La sonnette d’alarme du réchauffement a beau être actionnée par les scientifiques et les journalistes, les gens tardent à changer leurs comportements. « Quand on regarde l’histoire de l’humanité, on s’aperçoit que c’est souvent au pied du mur que l’homme prend ses virages à 180°. Malheureusement les dégâts se font déjà ; on perd du temps. Mais je reste très optimiste dans l’humain, capable du pire comme du meilleur. Il y aura des solutions ».

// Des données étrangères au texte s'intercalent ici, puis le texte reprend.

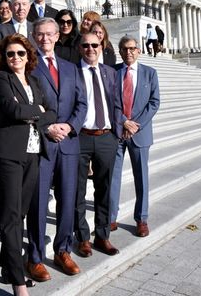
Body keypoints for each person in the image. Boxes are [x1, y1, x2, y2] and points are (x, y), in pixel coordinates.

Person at [0, 34, 56, 296]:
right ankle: (18, 280)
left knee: (21, 214)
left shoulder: (34, 81)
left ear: (28, 57)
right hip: (9, 155)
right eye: (10, 54)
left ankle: (8, 266)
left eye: (20, 53)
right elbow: (12, 110)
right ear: (4, 58)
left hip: (33, 153)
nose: (15, 57)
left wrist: (31, 111)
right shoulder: (0, 79)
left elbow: (52, 112)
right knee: (11, 216)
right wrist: (37, 110)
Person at [26, 18, 87, 282]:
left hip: (69, 143)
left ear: (57, 35)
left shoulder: (71, 67)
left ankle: (63, 250)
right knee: (38, 202)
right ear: (33, 36)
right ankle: (35, 257)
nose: (45, 39)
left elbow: (82, 103)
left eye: (50, 34)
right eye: (40, 34)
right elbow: (27, 103)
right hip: (42, 143)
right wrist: (47, 127)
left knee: (68, 199)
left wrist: (70, 126)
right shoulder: (28, 66)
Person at [75, 32, 120, 257]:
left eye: (95, 45)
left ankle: (102, 235)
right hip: (80, 136)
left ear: (101, 47)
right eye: (86, 45)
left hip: (106, 137)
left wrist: (116, 134)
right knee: (78, 190)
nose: (90, 49)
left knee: (104, 189)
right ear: (80, 48)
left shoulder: (110, 72)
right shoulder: (72, 72)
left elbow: (117, 104)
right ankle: (82, 237)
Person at [110, 36, 160, 237]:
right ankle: (111, 217)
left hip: (140, 133)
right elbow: (109, 100)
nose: (128, 52)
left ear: (138, 50)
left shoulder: (150, 73)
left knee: (141, 177)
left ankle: (141, 218)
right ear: (120, 51)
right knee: (113, 177)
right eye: (124, 49)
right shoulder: (112, 72)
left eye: (132, 48)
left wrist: (135, 126)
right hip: (117, 132)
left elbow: (154, 102)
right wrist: (123, 121)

Anne Spoerry (alias Mama Daktari) fait partie de ces femmes qui inspire Anne lorsqu’elle a une quinzaine d’années. « Elle volait en Afrique avec un avion personnel pour distribuer des médicaments, faire des campagnes de vaccination, assainir des puits…Elle accueillait les patients de façon inconditionnelle ». Elle termine son cursus lorsqu’elle rencontre le chef du service cardiologie lors d’un stage en hôpital. « Il était d’une humanité extraordinaire, tout en étant très rigoureux, à la pointe jusqu’au dernier jour de sa carrière ». L’occasion pour elle d’évoquer l’évolution du métier. « Nos pairs n’étaient pas inondés par la charge mentale que nous connaissons aujourd’hui. Moins d’analyses biologiques, peu d’imagerie…Ils avaient le bon côté du métier c’est-à-dire la relation ; ils étaient proches de l’humain. Aujourd’hui il y a tellement à penser et à faire en dehors du patient ».

Elle n’élude pas la question de la désertification médicale. « La gestion du numérus clausus y est pour beaucoup. Il y a eu des réformes, pas encore suffisantes. Les nouveaux étudiants ne peuvent plus redoubler ; c’est un peu radical. Il faut considérer également l’évolution sociétale des jeunes médecins qui veulent préserver leur vie familiale et personnelle. Je les encourage : c’est comme ça qu’on tient debout et que l’on fait de la bonne médecine ».

La morosité ne semble pas être dans sa nature. « À chaque médecin sa particularité, sa couleur. J’ai plaisir à accompagner des gens dans leur santé, les accueillir comme ils sont. Le médecin qui dicte tout, charge au patient d’obéir, ce n’est pas mon école. Quand on se met à leur portée, on recueille des choses beaucoup plus précieuses ».